All the media report the successful test of the Arrow-3 missile defence system in Alaska.  Channel 13 News security analyst Alon Ben David notes the successful test: “Changes Israel’s position in the global balance of power, and turns it into the only country in the world that has a defence system that consists of four layers of protection against the broad array of rockets and missiles that surround it. The Arrow-3 missile system was operational prior to the most recent test, but that test is a very significant step up. The interception capabilities that were tested pre-empt the Iranians’ technology—to wit, they are capable of countering threats that the Iranians are only anticipated to develop at a future point in time.

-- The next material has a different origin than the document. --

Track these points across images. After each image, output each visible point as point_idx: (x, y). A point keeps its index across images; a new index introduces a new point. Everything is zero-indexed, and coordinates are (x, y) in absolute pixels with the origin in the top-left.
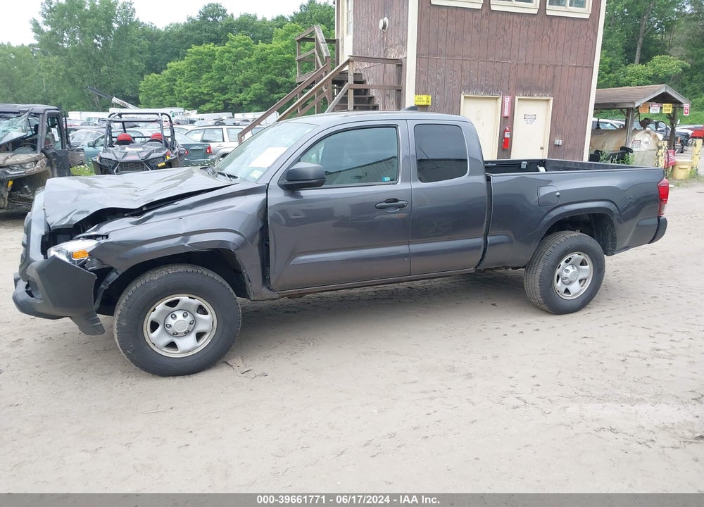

Missile defence has become in the past three decades the leading and possibly most fertile field in the security relationship between Israel and the United States.”

All the papers report that 12 Israeli young men arrested in Cyprus on suspicion of rape have been released and the British girl who accused them has been arrested. Israel Hayom reports on their return to Israel, declaring “the truth came to light.”